On Facebook, Josh McCall asked the group:
Any of you guys/gals know of a good tutorial or primer on PHP “classes”? Extra points if it’s WordPress specific, though I guess it doesn’t need to be.
Every time I try to read-up on them I just end up confused. Maybe it’s me, but I bet I just haven’t found the right tutorial or explanation yet.
Here’s an answer I wrote:
It’s probably not so much that you haven’t had the right tutorial, but (and this is just a guess) more likely that you’ve never worked with an application where they were very important. “Object Oriented Programming” as a metaphor for understanding how we design programs is a super simple concept, but unless you’ve worked with programs where it is the fundamental norm, the whys and hows of using it are still hard to see.
In WP, I just use them as containers/namespacing most of the time, which, whatever… they’ll do for that. Carl’s writing argues that there are better ways of doing that and he’s probably right. While there are a lot of objects in WP, it’s still (at least to me) doesn’t seem the fundamental paradigm most folks are using to work with WP.
But outside of WP there are other applications where OOP is much more interesting and important. Like, write a fairly simple Ruby on Rails app, and I think that a lot of OOP becomes a lot clearer… all the sudden having similar objects that you can pass around to other objects makes a lot of sense.

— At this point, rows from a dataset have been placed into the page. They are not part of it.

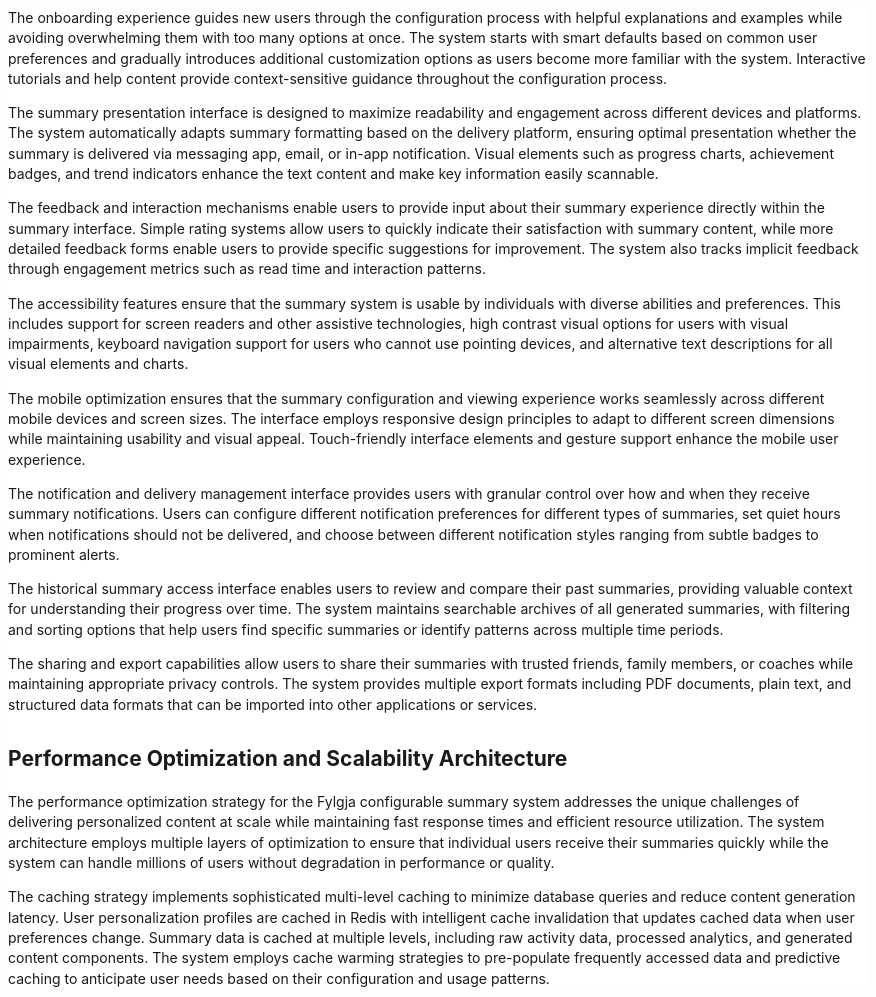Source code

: The onboarding experience guides new users through the configuration process with helpful explanations and examples while avoiding overwhelming them with too many options at once. The system starts with smart defaults based on common user preferences and gradually introduces additional customization options as users become more familiar with the system. Interactive tutorials and help content provide context-sensitive guidance throughout the configuration process.

The summary presentation interface is designed to maximize readability and engagement across different devices and platforms. The system automatically adapts summary formatting based on the delivery platform, ensuring optimal presentation whether the summary is delivered via messaging app, email, or in-app notification. Visual elements such as progress charts, achievement badges, and trend indicators enhance the text content and make key information easily scannable.

The feedback and interaction mechanisms enable users to provide input about their summary experience directly within the summary interface. Simple rating systems allow users to quickly indicate their satisfaction with summary content, while more detailed feedback forms enable users to provide specific suggestions for improvement. The system also tracks implicit feedback through engagement metrics such as read time and interaction patterns.

The accessibility features ensure that the summary system is usable by individuals with diverse abilities and preferences. This includes support for screen readers and other assistive technologies, high contrast visual options for users with visual impairments, keyboard navigation support for users who cannot use pointing devices, and alternative text descriptions for all visual elements and charts.

The mobile optimization ensures that the summary configuration and viewing experience works seamlessly across different mobile devices and screen sizes. The interface employs responsive design principles to adapt to different screen dimensions while maintaining usability and visual appeal. Touch-friendly interface elements and gesture support enhance the mobile user experience.

The notification and delivery management interface provides users with granular control over how and when they receive summary notifications. Users can configure different notification preferences for different types of summaries, set quiet hours when notifications should not be delivered, and choose between different notification styles ranging from subtle badges to prominent alerts.

The historical summary access interface enables users to review and compare their past summaries, providing valuable context for understanding their progress over time. The system maintains searchable archives of all generated summaries, with filtering and sorting options that help users find specific summaries or identify patterns across multiple time periods.

The sharing and export capabilities allow users to share their summaries with trusted friends, family members, or coaches while maintaining appropriate privacy controls. The system provides multiple export formats including PDF documents, plain text, and structured data formats that can be imported into other applications or services.

## Performance Optimization and Scalability Architecture

The performance optimization strategy for the Fylgja configurable summary system addresses the unique challenges of delivering personalized content at scale while maintaining fast response times and efficient resource utilization. The system architecture employs multiple layers of optimization to ensure that individual users receive their summaries quickly while the system can handle millions of users without degradation in performance or quality.

The caching strategy implements sophisticated multi-level caching to minimize database queries and reduce content generation latency. User personalization profiles are cached in Redis with intelligent cache invalidation that updates cached data when user preferences change. Summary data is cached at multiple levels, including raw activity data, processed analytics, and generated content components. The system employs cache warming strategies to pre-populate frequently accessed data and predictive caching to anticipate user needs based on their configuration and usage patterns.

It sounds goofy and pointless (almost as annoying as a recommendation to start learning the CLI) but building stuff in other systems like Rails or Swing or Django taught me a whole dang lot and made me a lot better at building stuff in general, and that’s all had good applications for WP.
So here is my recommendation: if you want to learn PHP classes, build some stuff in a system that favors OOP. I like rails (learning Ruby isn’t super hard if you already know PHP and JS), but IIRC Symfony and Laravel are both more in that line and they are in PHP.